3 Single and Factorial ANOVA

For this exercise, we will use a related but different problem.

We are interested in how children’s language development and their parent’s socio-economic-status (SES) are related. We also want to see whether gender have an effect on early language development. SES is a well known variable in socio-linguistics (in general in sociology) with levels ‘low’, ‘middle’ and ‘high’. Not surprisingly, gender has two levels ‘female’ and ‘male’.

We recruit 10 3-year-old kids for all combination of these two factors. We record mother-child dialogs in comparable situations, and calculate the MLU for each kid. The data looks like the following:

subject SESgenderMLU
1 low male 1.81
11 lowfemale 1.56
21middle male 2.96
31middlefemale 3.64
41 high male 3.02
51 highfemale 2.79

You can get the full dataset here.

Note: the data (somewhat) matches the results in the literature, but randomly generated for demonstration the analysis. Your results will not necessarily match the reality.

In all questions, assume an α-level of 0.05.

Exercise 3.1. Create two box plots, one describing MLU based on SES and the other by gender. Which differences do you expect to be statistically significant?

Exercise 3.2. Check normality of each group of SES using normal Q-Q plots. Do the distributions look normal?

Exercise 3.3. Perform an appropriate ANOVA to investigate the effect of SES on children’s MLU. Make sure to include the test for homogeneity of variances in the options dialog, and also include pairwise comparisons using Bonferroni correction.
  1. Is the homogeneity of variances assumption met? Which part of the output tells you this?
  2. Do you get a significant effect due to SES?
  3. Which levels (groups) of the SES differ from each other significantly?

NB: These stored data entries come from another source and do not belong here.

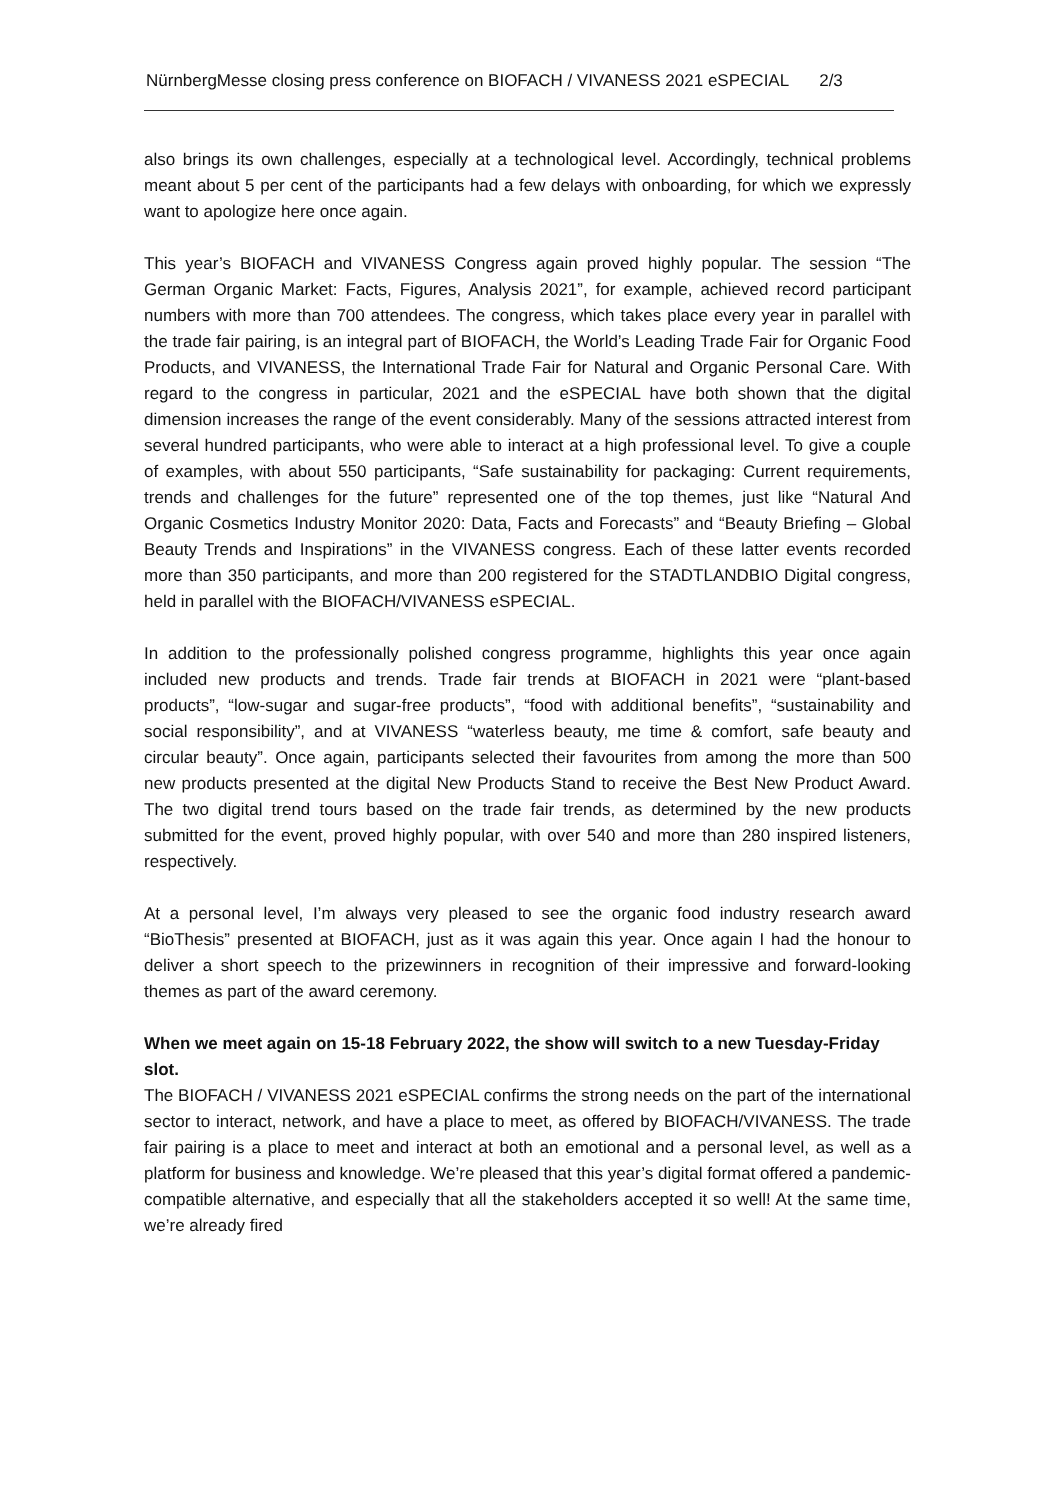NürnbergMesse closing press conference on BIOFACH / VIVANESS 2021 eSPECIAL 2/3
also brings its own challenges, especially at a technological level. Accordingly, technical problems meant about 5 per cent of the participants had a few delays with onboarding, for which we expressly want to apologize here once again.
This year’s BIOFACH and VIVANESS Congress again proved highly popular. The session “The German Organic Market: Facts, Figures, Analysis 2021”, for example, achieved record participant numbers with more than 700 attendees. The congress, which takes place every year in parallel with the trade fair pairing, is an integral part of BIOFACH, the World’s Leading Trade Fair for Organic Food Products, and VIVANESS, the International Trade Fair for Natural and Organic Personal Care. With regard to the congress in particular, 2021 and the eSPECIAL have both shown that the digital dimension increases the range of the event considerably. Many of the sessions attracted interest from several hundred participants, who were able to interact at a high professional level. To give a couple of examples, with about 550 participants, “Safe sustainability for packaging: Current requirements, trends and challenges for the future” represented one of the top themes, just like “Natural And Organic Cosmetics Industry Monitor 2020: Data, Facts and Forecasts” and “Beauty Briefing – Global Beauty Trends and Inspirations” in the VIVANESS congress. Each of these latter events recorded more than 350 participants, and more than 200 registered for the STADTLANDBIO Digital congress, held in parallel with the BIOFACH/VIVANESS eSPECIAL.
In addition to the professionally polished congress programme, highlights this year once again included new products and trends. Trade fair trends at BIOFACH in 2021 were “plant-based products”, “low-sugar and sugar-free products”, “food with additional benefits”, “sustainability and social responsibility”, and at VIVANESS “waterless beauty, me time & comfort, safe beauty and circular beauty”. Once again, participants selected their favourites from among the more than 500 new products presented at the digital New Products Stand to receive the Best New Product Award. The two digital trend tours based on the trade fair trends, as determined by the new products submitted for the event, proved highly popular, with over 540 and more than 280 inspired listeners, respectively.
At a personal level, I’m always very pleased to see the organic food industry research award “BioThesis” presented at BIOFACH, just as it was again this year. Once again I had the honour to deliver a short speech to the prizewinners in recognition of their impressive and forward-looking themes as part of the award ceremony.
When we meet again on 15-18 February 2022, the show will switch to a new Tuesday-Friday slot.
The BIOFACH / VIVANESS 2021 eSPECIAL confirms the strong needs on the part of the international sector to interact, network, and have a place to meet, as offered by BIOFACH/VIVANESS. The trade fair pairing is a place to meet and interact at both an emotional and a personal level, as well as a platform for business and knowledge. We’re pleased that this year’s digital format offered a pandemic-compatible alternative, and especially that all the stakeholders accepted it so well! At the same time, we’re already fired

Exercise 3.4. Perform a two-way ANOVA using both factors, SES and gender. Make sure to include the test for homogeneity, effect sizes, and the interaction plot in the SPSS output (TIP: interpretation is easier if you put gender on x-axis, and plot SES as separate lines).
  1. Do you see any interaction patterns between tow factors in the interaction graph?
  2. Which main effects are statistically significant?
  3. Given the significance of the interaction term, can you interpret the main effects directly?
  4. How do you interpret the effect sizes for the significant effects you have found.